Ah, so you resolve domains before to apply the routes to the profile, I see. As per the spec, network extensions are not allowed to reroute traffic outside the tunnel, destinations set in the tunnel network settings must be routed inside the tunnel. This means that users have to know their domains upfront, the app cannot do this dynamically, if only to comply with apple rules.
Actually, no, we don't resolve them. We scan the incoming ClientHello before making a decision on where to route the connections. If the connection should be bypassed we make a connection by ourselves and proxy traffic. Implementing it that way requires having a TCP stack right in the client.
Wanting to be able to use anybody's machine is very strange, agreed.
From a support/IT perspective though, the closer everybody's machine is, the easier the job is.
The last software shop I worked at, we had a default set of tools and configs. It was a known happy path. You were allowed to adventure off of that path, but you were mostly on your own.
Devcontainers[1] or some similar technology are a must. Use whatever specific IDE you want, but the development environment itself should be identical across everyone on the team.
No more "works on my computer" issues. The environment is always identical.
> Wanting to be able to use anybody's machine is very strange, agreed.
Very useful if people are struggling to create reliable repro steps that work for me - I can simply debug in situ on their machine. Also useful if a coworker is struggling to figure something out, and wants a second set of eyes on something that's driving them batty - I can simply do that without needing to ramp up on an unfamiliar toolset. Ever debugged a codegen issue that you couldn't repro, that turned out to be a compiler bug, that you didn't see because you (and the build servers) were on a different version? I have. There are ways to e.g. configure Visual Studio's updater to install the same version for the entire studio, which would've eliminated some of the "works on my machine" dance, but it's a headache. When a coworker shows me a cool non-default thing they've added a key binding for? I'll ask what key(s) they've bound it to if they didn't share it, so we share the same muscle memory.
It's quite common if you work in a team of engineers, or in a large company with many engineers.
Having consistent machine and OS and app configurations enables better (lower cost, higher reliability) scripting and tooling solutions in things like repos and infrastructure.
Not unlike consistency in language and compiler choices.
Having a consistent setup makes it easier for your organization's IT team to support you, troubleshoot issues, etc. It also makes it easier for you to collaborate with other members of your team, or even other teams.
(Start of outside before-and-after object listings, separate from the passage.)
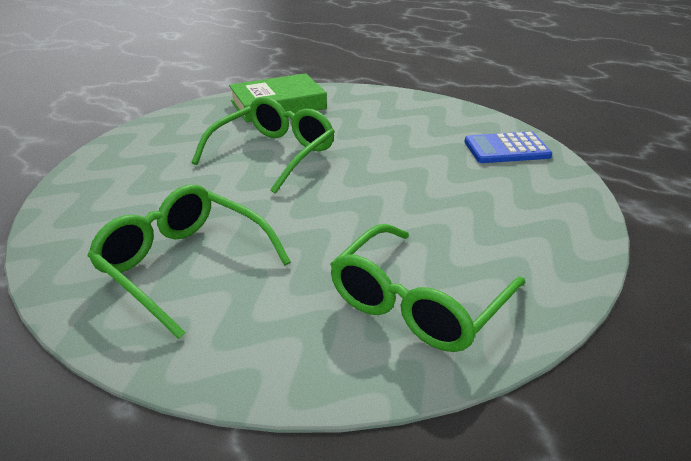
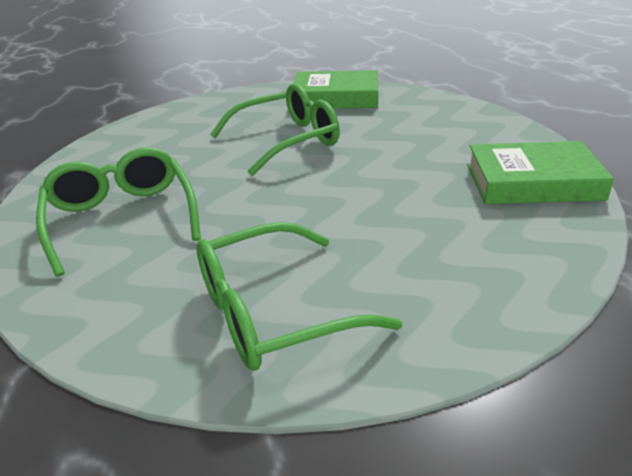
camera: 30 degrees right, 0 degrees up
(506, 149) = (532, 181): blue calculator -> green book

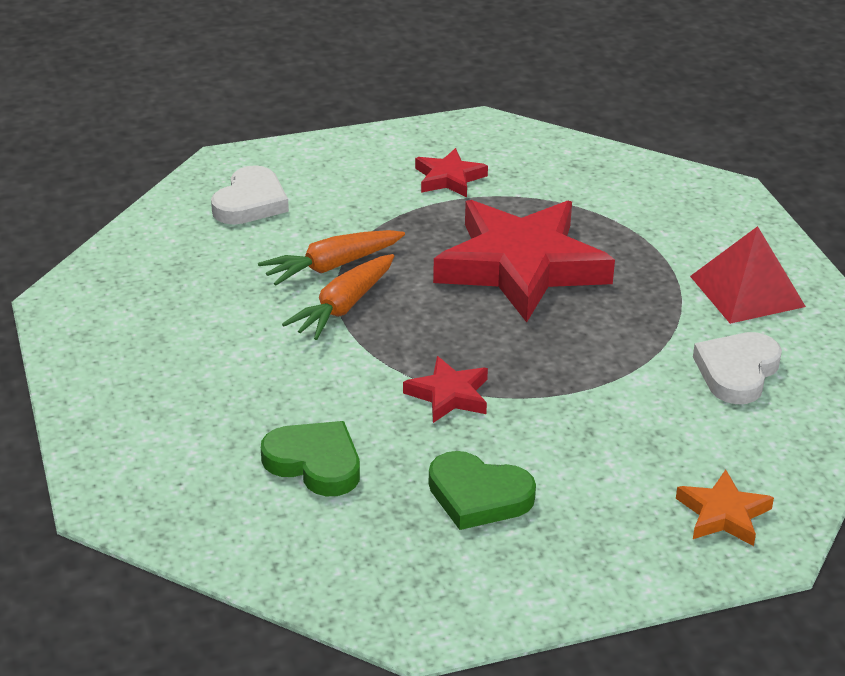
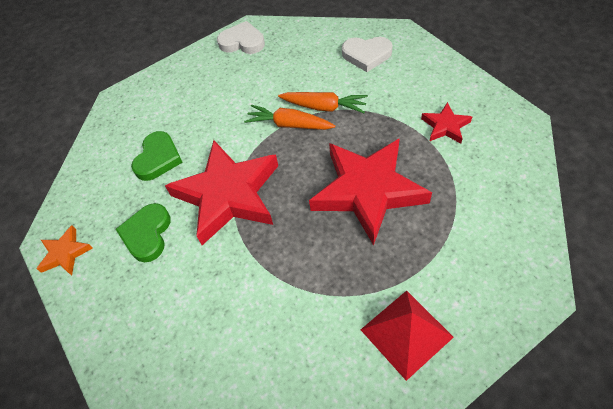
camera: 80 degrees right, 20 degrees up
(332, 266) = (324, 107): orange carrot -> orange carrot turned 150 degrees clockwise
(449, 395) = (228, 195): red star -> red star, size x2.22
(723, 514) = (155, 368): orange star -> orange star (65, 253)
(737, 372) = (304, 346): white heart -> white heart (242, 42)

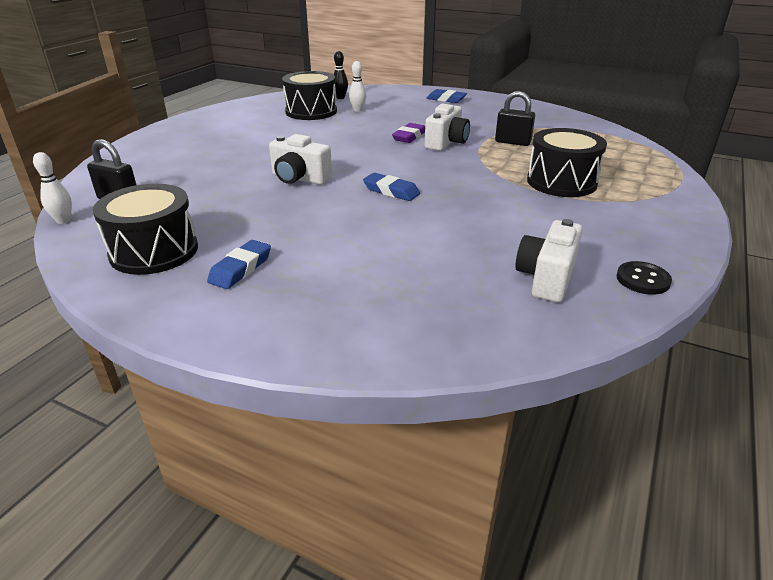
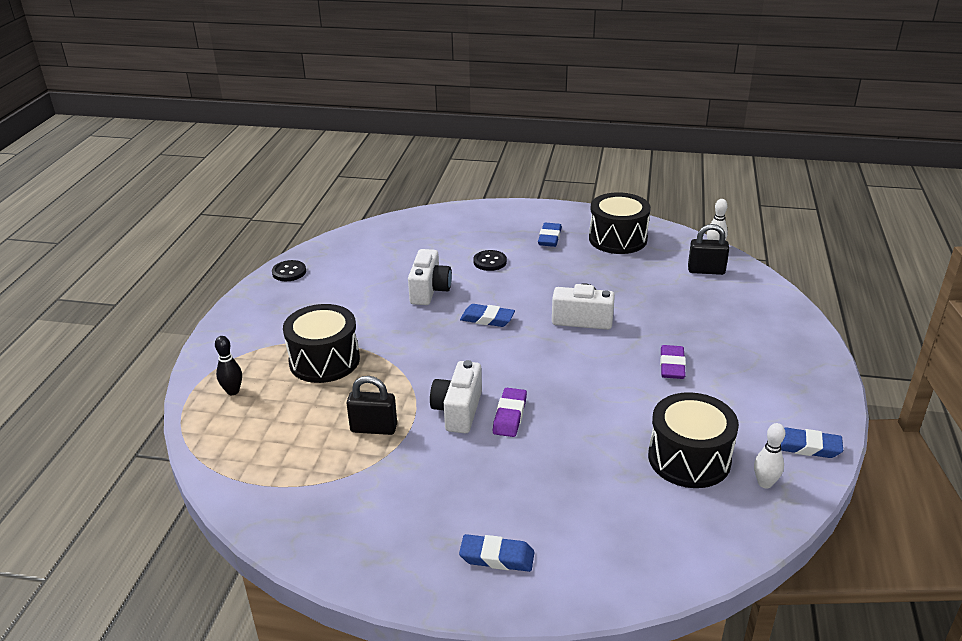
camera: 165 degrees right, 0 degrees up
(237, 108) = (806, 447): none -> blue eraser
(263, 144) = (672, 366): none -> purple eraser
(340, 97) = (685, 522): black bowling pin -> black bowling pin (233, 391)
(350, 248) = (490, 262): none -> black button
(358, 110) = (623, 479): white bowling pin -> white bowling pin (765, 483)
(546, 278) = (352, 263): white camera -> white camera (429, 290)

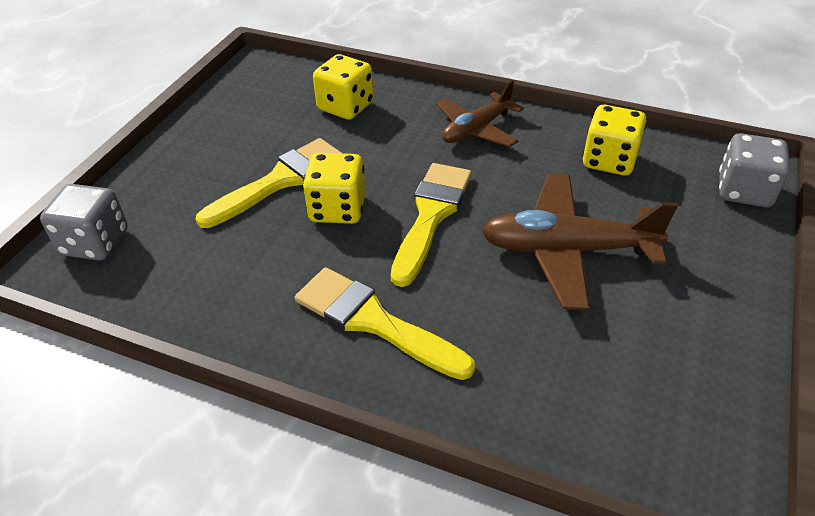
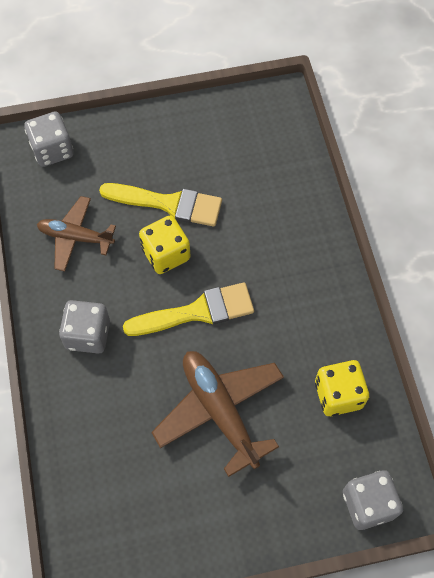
camera: 55 degrees right, 20 degrees up
(345, 107) = (274, 188): yellow dice -> none
(374, 322) = (88, 334): yellow brush -> grey dice
(476, 129) = (310, 287): brown plane -> brown plane (76, 237)

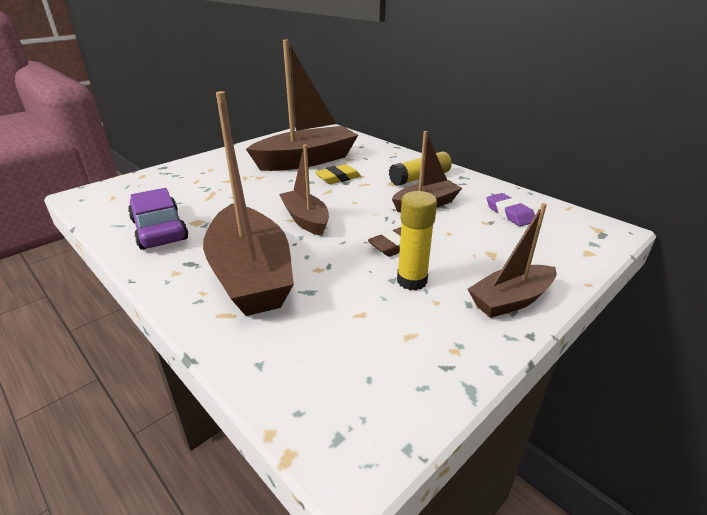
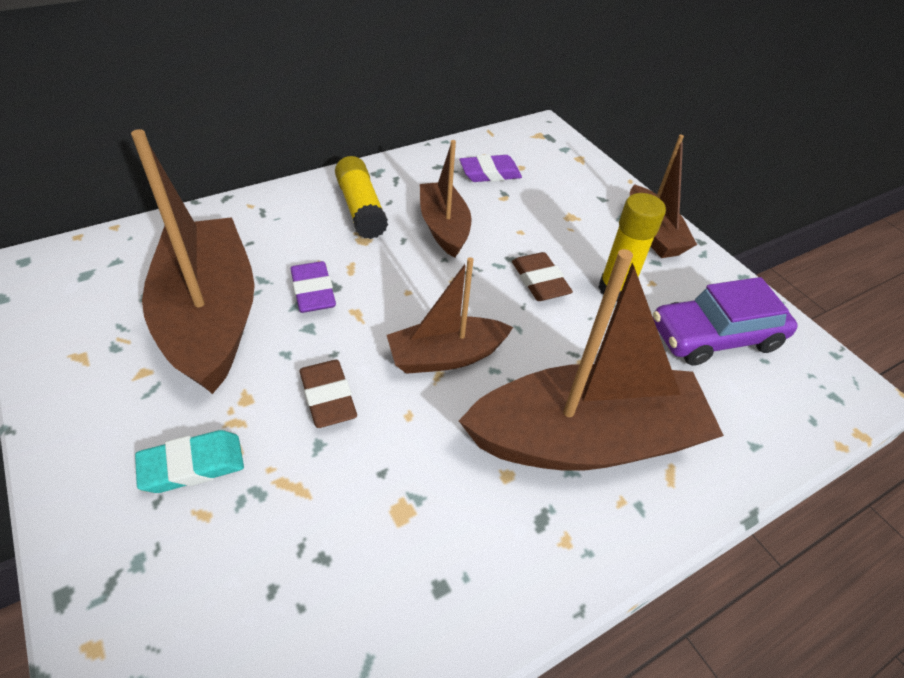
camera: 80 degrees left, 15 degrees up
(159, 230) = (415, 577): purple car -> purple car (715, 336)
(220, 174) = (192, 465): none -> turquoise eraser
(264, 193) = (328, 397): none -> brown eraser
(338, 178) = (313, 291): yellow eraser -> purple eraser

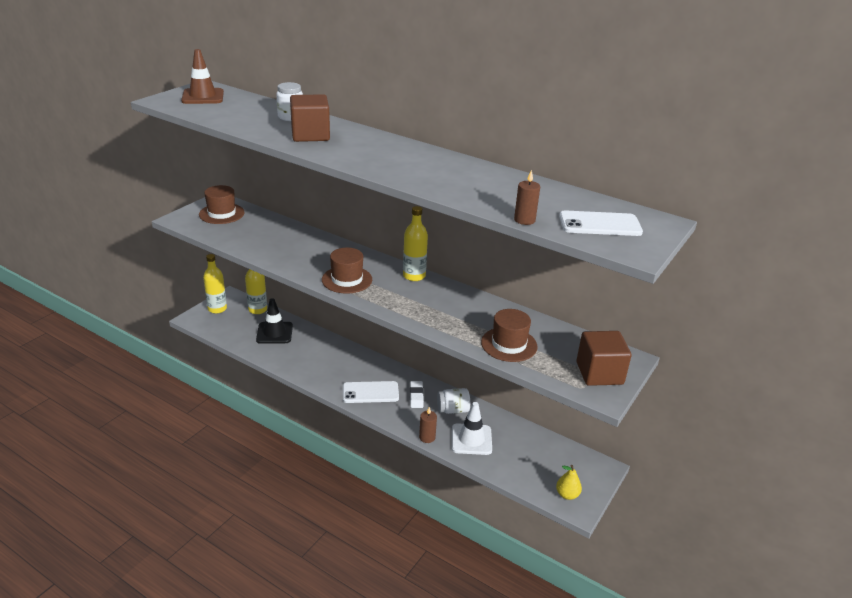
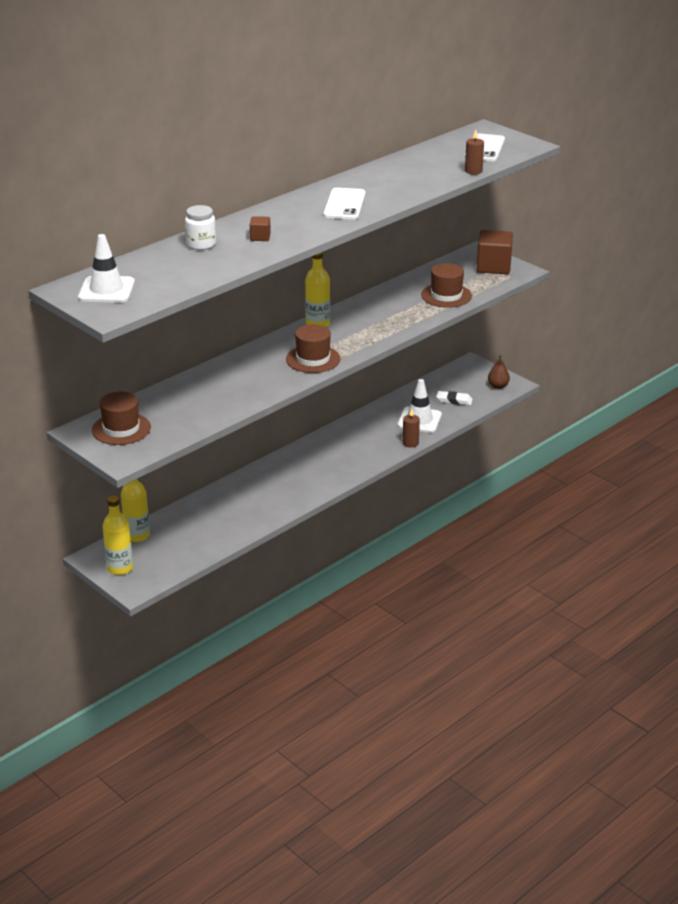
camera: 75 degrees left, 0 degrees up
(203, 97) = (106, 290): brown traffic cone -> white traffic cone
(274, 333) = (196, 524): black traffic cone -> none
(310, 135) = (260, 237): brown cube -> brown cube, size x0.48
(370, 392) = (332, 468): white phone -> white phone (344, 204)
(416, 396) = (347, 441): white eraser -> white eraser (454, 400)
(453, 410) = (374, 424): white jar -> none
(567, 495) = (498, 386): yellow pear -> brown pear

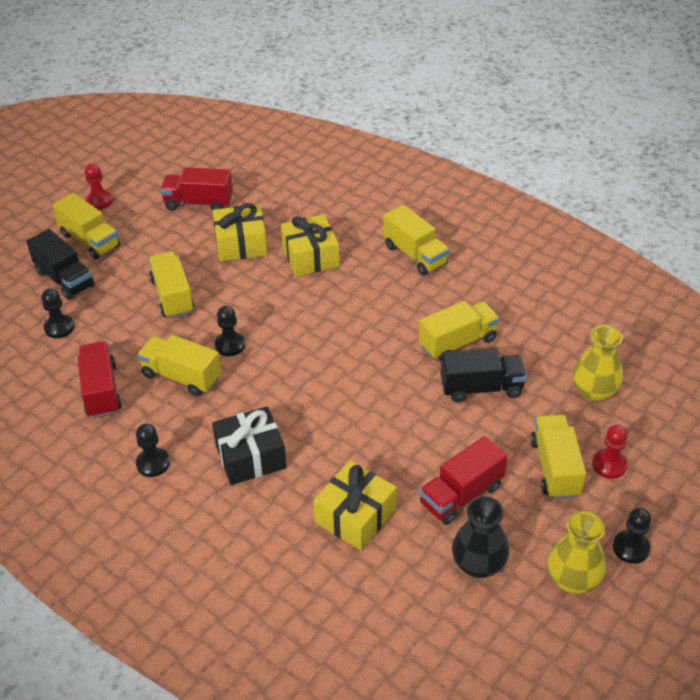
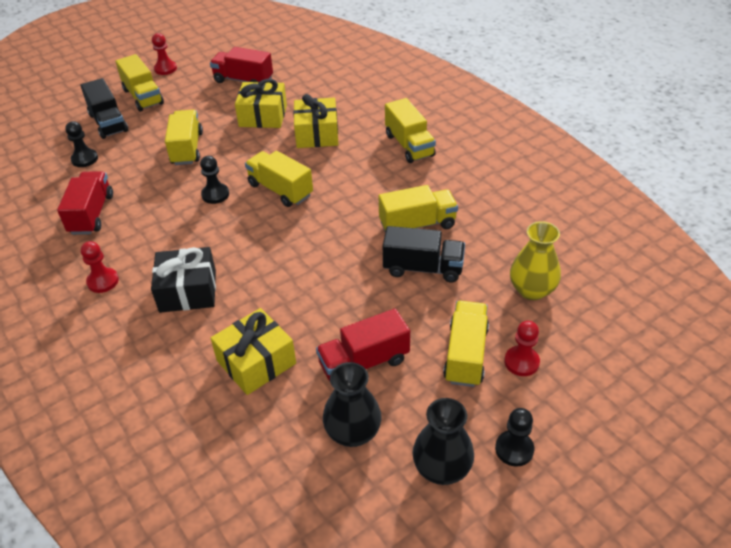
camera: 15 degrees right, 0 degrees up
(153, 463) = (103, 281): black pawn -> red pawn
(181, 376) = (162, 213): yellow truck -> yellow truck (280, 190)
(572, 579) = (441, 468): yellow vase -> black vase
If your coworker Fred comes to you asking for help on how to refactor something, for instance, it will go much more easily if you're running the same IDE with the same refactoring tools.
Organizations establish and enforce standards for a reason.
Several years ago I remember making something that could be considered a custom "distro" of macOS that would be VM-oriented and as minimal as it could be for CI purposes, by starting with the recovery/installer partition and adding what I needed while deleting what I didn't. Not surprisingly, there was next-to-no precedent of such that I could find, and my biggest source of information was the Hackintosh community. Nonetheless it was not too difficult, if tedious, to do so, and the final disk image size I arrived at was less than 1GB. In general the macOS community is, to put it bluntly, mostly computer-illiterate non-power-users who will either advocate against you or otherwise have no idea what you're talking about. In contrast there's a HUGE amount of existing information on modding Windows, and of course Linux sits at the other extreme.
Isn't the stock one open-source? Even if it isn't, Java is really trivial to decompile reversibly, and removing features is much easier than adding. Take advantage of Android the way it was meant to be taken advantage of.